__WORK ITEM__
Only the lines that include "nohavičky" should be copied from the data below.

__DATASET CONTENT__
"""

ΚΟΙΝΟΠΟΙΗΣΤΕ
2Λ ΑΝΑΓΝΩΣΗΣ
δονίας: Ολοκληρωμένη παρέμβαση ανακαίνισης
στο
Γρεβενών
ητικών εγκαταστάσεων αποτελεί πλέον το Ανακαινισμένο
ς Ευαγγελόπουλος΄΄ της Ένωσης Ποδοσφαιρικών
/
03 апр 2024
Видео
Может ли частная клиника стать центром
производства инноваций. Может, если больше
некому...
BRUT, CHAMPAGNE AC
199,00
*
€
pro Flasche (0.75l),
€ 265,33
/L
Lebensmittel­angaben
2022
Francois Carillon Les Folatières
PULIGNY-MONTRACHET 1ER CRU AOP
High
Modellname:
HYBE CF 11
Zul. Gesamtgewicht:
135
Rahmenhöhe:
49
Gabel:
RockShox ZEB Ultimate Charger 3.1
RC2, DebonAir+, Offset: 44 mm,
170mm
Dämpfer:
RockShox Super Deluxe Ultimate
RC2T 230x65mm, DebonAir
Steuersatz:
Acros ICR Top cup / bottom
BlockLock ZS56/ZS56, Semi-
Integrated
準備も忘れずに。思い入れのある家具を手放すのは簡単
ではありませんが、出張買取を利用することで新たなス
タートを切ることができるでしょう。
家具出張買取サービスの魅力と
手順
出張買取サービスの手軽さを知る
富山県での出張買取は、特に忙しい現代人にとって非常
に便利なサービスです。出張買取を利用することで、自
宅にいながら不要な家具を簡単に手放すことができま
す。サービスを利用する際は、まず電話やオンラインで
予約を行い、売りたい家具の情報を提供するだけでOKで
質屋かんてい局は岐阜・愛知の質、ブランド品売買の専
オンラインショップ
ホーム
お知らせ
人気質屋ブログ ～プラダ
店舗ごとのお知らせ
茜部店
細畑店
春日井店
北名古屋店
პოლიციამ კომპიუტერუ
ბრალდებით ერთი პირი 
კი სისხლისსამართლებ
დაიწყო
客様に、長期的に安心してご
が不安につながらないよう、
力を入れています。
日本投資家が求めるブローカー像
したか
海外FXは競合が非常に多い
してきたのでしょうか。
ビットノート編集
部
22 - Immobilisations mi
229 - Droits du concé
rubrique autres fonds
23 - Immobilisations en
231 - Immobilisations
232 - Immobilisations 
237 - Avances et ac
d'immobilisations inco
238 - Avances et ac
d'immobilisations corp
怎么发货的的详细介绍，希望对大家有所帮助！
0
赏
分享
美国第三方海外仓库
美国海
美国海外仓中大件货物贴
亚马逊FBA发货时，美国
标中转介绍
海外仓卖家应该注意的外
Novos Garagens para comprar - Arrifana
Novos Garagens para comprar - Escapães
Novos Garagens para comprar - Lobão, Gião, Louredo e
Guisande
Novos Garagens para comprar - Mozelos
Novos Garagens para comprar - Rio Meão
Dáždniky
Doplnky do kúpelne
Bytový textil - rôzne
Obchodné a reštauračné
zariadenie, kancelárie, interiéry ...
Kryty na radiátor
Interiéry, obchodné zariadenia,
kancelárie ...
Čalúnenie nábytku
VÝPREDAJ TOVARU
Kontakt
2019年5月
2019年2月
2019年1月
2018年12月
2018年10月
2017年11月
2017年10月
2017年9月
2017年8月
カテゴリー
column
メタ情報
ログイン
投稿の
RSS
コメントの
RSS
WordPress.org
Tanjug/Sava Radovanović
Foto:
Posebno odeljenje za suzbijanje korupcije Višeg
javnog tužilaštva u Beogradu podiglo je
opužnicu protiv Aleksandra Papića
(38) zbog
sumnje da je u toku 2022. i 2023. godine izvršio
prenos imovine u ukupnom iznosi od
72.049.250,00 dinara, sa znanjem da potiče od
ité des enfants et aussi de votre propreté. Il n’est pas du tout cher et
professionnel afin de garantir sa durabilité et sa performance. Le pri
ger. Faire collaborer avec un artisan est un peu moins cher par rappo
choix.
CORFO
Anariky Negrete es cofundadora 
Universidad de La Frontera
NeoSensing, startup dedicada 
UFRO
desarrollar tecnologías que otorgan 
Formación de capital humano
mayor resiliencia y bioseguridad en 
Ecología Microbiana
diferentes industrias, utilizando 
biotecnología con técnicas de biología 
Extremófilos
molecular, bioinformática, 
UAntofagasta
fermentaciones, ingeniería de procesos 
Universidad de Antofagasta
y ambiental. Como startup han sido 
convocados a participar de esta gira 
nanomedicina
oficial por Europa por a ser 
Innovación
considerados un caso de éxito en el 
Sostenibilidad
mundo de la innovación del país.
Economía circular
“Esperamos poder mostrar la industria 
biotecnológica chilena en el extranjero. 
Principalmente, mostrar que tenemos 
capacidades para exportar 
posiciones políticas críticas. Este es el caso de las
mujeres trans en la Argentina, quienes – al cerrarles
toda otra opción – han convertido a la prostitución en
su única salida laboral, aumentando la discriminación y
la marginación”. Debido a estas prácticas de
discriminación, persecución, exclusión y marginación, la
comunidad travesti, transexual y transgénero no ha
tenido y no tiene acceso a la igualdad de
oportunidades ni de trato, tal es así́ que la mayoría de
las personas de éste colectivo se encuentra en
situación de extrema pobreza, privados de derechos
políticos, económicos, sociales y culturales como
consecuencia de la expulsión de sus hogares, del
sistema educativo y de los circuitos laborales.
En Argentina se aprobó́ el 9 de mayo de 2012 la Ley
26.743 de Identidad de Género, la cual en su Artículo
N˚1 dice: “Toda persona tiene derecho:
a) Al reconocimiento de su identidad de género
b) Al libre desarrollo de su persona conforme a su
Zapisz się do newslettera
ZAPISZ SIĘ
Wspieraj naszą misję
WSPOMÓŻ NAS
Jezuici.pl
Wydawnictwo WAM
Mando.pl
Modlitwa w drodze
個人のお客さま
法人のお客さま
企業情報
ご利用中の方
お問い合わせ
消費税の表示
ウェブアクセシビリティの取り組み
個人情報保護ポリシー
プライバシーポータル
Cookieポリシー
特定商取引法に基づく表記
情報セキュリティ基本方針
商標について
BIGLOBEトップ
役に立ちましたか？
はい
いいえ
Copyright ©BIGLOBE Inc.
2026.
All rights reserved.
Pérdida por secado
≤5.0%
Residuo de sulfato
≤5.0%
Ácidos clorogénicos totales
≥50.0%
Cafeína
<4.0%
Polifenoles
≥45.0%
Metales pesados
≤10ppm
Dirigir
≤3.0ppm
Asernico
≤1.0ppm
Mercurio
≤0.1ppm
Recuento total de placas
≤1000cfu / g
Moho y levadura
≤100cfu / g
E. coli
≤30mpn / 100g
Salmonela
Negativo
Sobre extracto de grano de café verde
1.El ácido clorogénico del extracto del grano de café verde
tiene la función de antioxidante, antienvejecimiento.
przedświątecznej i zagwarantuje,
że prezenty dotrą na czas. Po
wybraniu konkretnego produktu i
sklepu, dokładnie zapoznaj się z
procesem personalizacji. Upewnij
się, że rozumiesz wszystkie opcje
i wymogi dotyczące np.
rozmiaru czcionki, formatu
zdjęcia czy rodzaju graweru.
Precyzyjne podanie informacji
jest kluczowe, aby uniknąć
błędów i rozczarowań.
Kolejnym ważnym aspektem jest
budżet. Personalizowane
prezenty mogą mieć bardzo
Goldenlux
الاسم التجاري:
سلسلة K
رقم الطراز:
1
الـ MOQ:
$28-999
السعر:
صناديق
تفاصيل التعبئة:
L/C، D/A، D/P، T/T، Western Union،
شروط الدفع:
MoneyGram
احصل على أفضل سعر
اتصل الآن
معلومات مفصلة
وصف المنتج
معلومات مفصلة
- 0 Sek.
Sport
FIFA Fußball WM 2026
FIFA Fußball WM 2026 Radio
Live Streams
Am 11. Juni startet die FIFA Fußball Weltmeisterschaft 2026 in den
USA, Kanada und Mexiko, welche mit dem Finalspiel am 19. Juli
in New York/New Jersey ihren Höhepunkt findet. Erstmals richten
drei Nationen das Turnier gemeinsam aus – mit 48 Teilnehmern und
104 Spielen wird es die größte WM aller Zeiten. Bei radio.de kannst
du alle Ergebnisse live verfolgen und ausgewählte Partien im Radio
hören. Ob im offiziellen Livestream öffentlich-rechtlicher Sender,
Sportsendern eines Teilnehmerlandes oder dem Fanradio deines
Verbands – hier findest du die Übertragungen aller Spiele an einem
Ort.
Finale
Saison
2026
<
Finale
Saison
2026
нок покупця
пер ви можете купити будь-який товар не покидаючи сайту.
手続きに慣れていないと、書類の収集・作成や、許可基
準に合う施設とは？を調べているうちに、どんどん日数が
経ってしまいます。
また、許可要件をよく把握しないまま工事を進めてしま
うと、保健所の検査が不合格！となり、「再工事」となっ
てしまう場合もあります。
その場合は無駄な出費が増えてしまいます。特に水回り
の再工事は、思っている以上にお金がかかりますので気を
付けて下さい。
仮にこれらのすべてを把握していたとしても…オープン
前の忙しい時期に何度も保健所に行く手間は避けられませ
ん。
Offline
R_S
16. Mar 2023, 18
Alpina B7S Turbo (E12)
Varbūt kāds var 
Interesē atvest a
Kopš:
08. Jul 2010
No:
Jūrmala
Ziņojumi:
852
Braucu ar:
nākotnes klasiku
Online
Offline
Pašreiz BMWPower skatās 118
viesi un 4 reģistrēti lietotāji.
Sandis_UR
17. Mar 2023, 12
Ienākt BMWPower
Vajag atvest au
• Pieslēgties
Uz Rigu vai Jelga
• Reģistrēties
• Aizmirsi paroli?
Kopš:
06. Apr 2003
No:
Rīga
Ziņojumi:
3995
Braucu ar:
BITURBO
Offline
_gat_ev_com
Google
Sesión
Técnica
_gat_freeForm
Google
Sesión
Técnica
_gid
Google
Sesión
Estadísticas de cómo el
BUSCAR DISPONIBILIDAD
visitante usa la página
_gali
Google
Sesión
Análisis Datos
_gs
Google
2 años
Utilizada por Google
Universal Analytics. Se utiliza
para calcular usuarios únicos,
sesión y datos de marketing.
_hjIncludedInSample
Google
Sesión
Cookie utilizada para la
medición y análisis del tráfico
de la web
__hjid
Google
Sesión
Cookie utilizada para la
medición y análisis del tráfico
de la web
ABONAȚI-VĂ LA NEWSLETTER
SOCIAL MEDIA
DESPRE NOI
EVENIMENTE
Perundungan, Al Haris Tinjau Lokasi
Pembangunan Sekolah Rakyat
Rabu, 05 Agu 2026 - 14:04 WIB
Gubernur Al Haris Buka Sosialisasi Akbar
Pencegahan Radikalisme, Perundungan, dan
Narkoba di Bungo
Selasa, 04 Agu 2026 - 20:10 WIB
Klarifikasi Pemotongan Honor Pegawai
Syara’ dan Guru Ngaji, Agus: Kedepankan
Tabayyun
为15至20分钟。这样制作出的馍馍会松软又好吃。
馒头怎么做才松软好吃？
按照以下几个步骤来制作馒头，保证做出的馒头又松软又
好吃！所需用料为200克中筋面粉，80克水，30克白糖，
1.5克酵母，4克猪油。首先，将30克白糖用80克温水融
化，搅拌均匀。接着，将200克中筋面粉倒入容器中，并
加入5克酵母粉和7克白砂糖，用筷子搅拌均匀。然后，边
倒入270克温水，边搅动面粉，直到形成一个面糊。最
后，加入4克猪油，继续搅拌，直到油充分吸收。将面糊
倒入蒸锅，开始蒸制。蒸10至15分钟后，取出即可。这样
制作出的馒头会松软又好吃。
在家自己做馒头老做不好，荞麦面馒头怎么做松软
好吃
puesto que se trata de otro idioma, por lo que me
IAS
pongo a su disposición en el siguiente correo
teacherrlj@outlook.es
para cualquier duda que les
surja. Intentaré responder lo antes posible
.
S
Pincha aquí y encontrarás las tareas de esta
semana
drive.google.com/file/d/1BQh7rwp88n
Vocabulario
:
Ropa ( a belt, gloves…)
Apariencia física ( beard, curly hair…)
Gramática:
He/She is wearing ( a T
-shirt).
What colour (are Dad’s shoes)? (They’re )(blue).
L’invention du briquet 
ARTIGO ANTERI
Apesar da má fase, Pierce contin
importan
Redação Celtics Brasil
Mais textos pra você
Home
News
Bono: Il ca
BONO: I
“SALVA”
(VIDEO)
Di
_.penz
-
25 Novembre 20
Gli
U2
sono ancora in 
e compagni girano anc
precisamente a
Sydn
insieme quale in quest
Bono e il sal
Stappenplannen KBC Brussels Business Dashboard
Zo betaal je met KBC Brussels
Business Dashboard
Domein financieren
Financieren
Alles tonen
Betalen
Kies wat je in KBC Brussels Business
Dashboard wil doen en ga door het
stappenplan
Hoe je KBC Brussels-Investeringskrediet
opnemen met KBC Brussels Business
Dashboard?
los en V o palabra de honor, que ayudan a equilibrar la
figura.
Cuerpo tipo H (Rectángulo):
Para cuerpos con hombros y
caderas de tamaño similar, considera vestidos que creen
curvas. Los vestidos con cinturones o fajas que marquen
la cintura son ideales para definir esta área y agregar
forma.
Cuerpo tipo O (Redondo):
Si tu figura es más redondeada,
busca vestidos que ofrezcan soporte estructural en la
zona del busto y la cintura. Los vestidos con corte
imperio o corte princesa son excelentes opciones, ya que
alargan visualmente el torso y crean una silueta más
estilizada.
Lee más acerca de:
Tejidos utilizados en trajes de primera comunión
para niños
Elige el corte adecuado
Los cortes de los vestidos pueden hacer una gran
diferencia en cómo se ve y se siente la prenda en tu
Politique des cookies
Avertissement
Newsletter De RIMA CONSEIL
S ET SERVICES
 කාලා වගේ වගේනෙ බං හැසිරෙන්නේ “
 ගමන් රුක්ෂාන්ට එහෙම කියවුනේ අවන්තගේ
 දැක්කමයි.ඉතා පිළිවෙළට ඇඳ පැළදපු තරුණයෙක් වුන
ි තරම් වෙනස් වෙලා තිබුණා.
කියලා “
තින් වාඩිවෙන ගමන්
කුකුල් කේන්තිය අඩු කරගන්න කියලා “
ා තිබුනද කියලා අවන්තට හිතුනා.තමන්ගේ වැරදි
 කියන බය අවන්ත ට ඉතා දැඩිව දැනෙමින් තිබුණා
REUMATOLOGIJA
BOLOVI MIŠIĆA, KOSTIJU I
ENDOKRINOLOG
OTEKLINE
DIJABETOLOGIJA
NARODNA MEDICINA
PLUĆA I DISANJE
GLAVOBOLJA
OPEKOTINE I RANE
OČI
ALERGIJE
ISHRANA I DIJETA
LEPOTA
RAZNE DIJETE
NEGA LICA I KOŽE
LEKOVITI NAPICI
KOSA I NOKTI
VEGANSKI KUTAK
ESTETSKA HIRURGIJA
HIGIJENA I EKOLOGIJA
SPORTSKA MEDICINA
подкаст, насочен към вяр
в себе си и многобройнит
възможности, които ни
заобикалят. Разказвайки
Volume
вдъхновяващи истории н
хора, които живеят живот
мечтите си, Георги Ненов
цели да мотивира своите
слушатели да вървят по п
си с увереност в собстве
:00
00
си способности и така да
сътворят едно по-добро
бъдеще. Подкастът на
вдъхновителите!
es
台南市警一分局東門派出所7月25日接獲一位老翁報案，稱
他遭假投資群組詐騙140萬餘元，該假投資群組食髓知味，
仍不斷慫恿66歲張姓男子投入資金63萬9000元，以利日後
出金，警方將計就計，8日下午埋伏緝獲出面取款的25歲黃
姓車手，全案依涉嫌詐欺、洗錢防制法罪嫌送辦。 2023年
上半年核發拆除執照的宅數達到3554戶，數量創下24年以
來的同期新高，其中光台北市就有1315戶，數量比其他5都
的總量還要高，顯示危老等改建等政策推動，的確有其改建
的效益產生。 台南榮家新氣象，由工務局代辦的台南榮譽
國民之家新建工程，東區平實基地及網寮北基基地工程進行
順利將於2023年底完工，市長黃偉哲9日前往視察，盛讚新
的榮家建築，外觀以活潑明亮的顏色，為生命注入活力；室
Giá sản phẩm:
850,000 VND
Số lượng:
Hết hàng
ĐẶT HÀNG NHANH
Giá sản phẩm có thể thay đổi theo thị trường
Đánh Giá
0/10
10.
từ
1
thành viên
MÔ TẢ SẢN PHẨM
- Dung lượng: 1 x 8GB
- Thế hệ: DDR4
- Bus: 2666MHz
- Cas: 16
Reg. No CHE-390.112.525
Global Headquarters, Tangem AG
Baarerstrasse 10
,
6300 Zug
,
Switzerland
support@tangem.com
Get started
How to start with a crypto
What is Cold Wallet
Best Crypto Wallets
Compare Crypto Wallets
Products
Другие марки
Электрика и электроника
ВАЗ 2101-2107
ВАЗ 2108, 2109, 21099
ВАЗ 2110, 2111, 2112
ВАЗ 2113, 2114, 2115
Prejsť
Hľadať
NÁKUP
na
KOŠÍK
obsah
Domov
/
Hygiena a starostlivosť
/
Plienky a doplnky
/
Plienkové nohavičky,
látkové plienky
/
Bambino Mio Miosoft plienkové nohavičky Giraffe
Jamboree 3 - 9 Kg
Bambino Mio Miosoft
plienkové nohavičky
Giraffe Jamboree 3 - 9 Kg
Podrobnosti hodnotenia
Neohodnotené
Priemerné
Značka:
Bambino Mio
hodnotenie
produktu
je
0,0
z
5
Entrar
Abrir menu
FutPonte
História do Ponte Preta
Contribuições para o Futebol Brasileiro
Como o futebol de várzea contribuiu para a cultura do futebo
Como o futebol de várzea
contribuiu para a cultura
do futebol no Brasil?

"""

__OUTPUT FOR THIS TASK__
Plienkové nohavičky,
Bambino Mio Miosoft plienkové nohavičky Giraffe
plienkové nohavičky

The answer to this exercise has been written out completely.